• _Records_:

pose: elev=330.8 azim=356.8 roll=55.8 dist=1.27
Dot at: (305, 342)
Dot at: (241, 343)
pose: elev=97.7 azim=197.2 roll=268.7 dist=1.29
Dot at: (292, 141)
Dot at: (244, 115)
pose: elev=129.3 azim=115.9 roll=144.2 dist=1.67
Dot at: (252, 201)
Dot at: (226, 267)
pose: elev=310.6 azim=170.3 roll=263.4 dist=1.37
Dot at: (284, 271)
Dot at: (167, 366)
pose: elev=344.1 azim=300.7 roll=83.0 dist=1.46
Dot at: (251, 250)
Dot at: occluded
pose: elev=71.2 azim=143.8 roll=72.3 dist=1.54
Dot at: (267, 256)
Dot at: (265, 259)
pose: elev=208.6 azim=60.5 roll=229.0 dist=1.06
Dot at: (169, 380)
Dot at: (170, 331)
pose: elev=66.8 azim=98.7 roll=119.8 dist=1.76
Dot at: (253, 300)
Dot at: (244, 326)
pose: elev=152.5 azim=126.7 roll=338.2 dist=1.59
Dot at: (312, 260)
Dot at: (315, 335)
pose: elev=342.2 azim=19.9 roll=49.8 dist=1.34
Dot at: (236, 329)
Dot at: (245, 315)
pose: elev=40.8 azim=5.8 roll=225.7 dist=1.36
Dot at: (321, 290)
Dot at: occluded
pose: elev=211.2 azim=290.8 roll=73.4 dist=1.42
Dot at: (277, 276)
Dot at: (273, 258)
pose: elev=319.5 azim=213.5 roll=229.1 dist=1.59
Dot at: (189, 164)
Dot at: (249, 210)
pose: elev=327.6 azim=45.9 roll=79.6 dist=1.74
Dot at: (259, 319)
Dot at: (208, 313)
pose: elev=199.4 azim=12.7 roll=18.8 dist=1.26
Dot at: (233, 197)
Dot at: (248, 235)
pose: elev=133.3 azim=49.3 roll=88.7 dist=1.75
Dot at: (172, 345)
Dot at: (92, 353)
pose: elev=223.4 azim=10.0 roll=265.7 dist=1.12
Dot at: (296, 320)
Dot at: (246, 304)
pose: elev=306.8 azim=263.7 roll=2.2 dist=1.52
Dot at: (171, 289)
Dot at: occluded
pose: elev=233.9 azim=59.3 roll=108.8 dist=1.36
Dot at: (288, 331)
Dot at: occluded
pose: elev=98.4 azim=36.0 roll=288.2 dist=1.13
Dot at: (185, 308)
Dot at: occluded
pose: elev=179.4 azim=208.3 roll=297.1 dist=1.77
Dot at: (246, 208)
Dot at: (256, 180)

• _PROBLEM DESCRIPTION_: Reproduce verbatim the lines between the one containing "pose: elev=342.2 azim=19.9" and the one containing "Dot at: (248, 235)", inclusive.

• _SOLVED EXERCISE_:
pose: elev=342.2 azim=19.9 roll=49.8 dist=1.34
Dot at: (236, 329)
Dot at: (245, 315)
pose: elev=40.8 azim=5.8 roll=225.7 dist=1.36
Dot at: (321, 290)
Dot at: occluded
pose: elev=211.2 azim=290.8 roll=73.4 dist=1.42
Dot at: (277, 276)
Dot at: (273, 258)
pose: elev=319.5 azim=213.5 roll=229.1 dist=1.59
Dot at: (189, 164)
Dot at: (249, 210)
pose: elev=327.6 azim=45.9 roll=79.6 dist=1.74
Dot at: (259, 319)
Dot at: (208, 313)
pose: elev=199.4 azim=12.7 roll=18.8 dist=1.26
Dot at: (233, 197)
Dot at: (248, 235)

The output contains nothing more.